A mediodía de este lunes lunes 15 de junio, mas de 138 jornaleras y jornaleros; 39 niñas y 35 niños de 0 a 17 años, permanecían impacientes en el techado de la casa del jornalero en Tlapa. Les habían dicho que saldrían a las 12 del día rumbo a los campos agrícolas de Chihuahua, Zacatecas y San Luis Potosí.

La mayoría llegó de las comunidades del municipio de Cochoapa el Grande y Metlatónoc desde las cuatro de la tarde del lunes. Otros viajaron del municipio de Alcozauca y de las comunidades de Tlapa en la mañana este martes 16. Algunos se trasladaron durante seis horas y los más cercanos una hora.

Antonio llegó bajo el inclemente sol de primavera. Su esposa, sus dos hijas y su sobrino Zeferino le seguían. A las seis de la mañana salieron de Arroyo Prieto, municipio de Cochoapa el Grande, el más pobre de México. No hay trabajo en su comunidad por eso se van a la limpia de tomatillo en Chihuahua.

En cuanto llegaron a la casa del jornalero, Antonio fue a comprar dos azadones nuevos a 250 pesos porque en Chihuahua cuesta 130 pesos más. “Allá piensan que tenemos mucho dinero por eso todo está caro. Sólo una coca cola de 600 mililitros cuesta 35 pesos”. La comida es muy cara por eso prefieren ir a cortar leña e improvisar el fogón para hacer tortillas con la maseca que compran.

En el autobús no las dejan llevar tanques de gas. Lo único que llevan son licuadoras y varios enseres para la cocina. Lo más duro es el pasaje que les cuesta 2 mil pesos. Los primeros días en los campos agrícolas son para reponer lo que pidieron prestado. La hora la pagan a 40 pesos, sobre todo cuando se trata de deshierbar. En el corte de tomate les pagan a 6 pesos el bote.

Las extenuantes jornadas en los surcos desde las 6:00 de la mañana hasta las 18: 00, sin descanso ni condiciones digno en los campos agrícolas. En agosto empieza la cosecha de chile jalapeño, le sigue el tomate y en diciembre de can de nuevo con el chile.

Así ha sido la vida de Antonio en su andar en el corte de limón en Michoacán. El corte se hace con un gancho y una red.
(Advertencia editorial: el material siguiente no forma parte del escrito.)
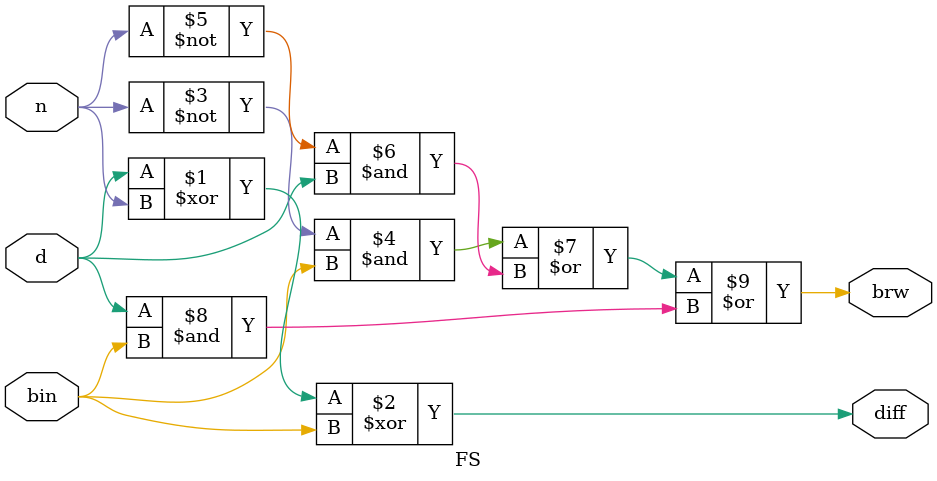
<source format=v>
`timescale 1ns / 1ps

module FS(n,d,bin,diff,brw);
    input d,n,bin;
    output diff,brw;
    
    assign diff=d^n^bin;
    assign brw=((~n)&bin) |((~n)&d) |(d&bin);
    
endmodule

</source>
La caja se lo pagan a 30 pesos en la primera cosecha hay abundantes limones, pero al irse acabando se eleva el pago a 50, 60 o hasta 110 pesos.

La conversación terminó cuando le hizo el último nudo a uno de sus costales. Dos autobuses en mejores condiciones entraron al estacionamiento de la casa del jornalero. Cada familia seguía en lo suyo. Los que llevaban un poco de dinero compraban una nieve o un raspado. A 20 metros otra familia se encontraba bajo la sombra de unos árboles, estaban cerca de sus pertenenecias. Más adelante una señora cargaba en su espalda a su pequeña hija, al lado estaban dos petates y dos azadones para limpiar.

A la una de la tarde comenzó el frenesí para guardar sus costales, mochilas y herramientas de trabajo en las cajuelas del autobús. En el remolino que hacían los jornaleros, un niño tarareaba una canción. Las familias formaron una fila y uno por uno fueron abordando los autobuses. A las 2 de la tarde dieron salida para llegar en tres días a los campos agrícolas.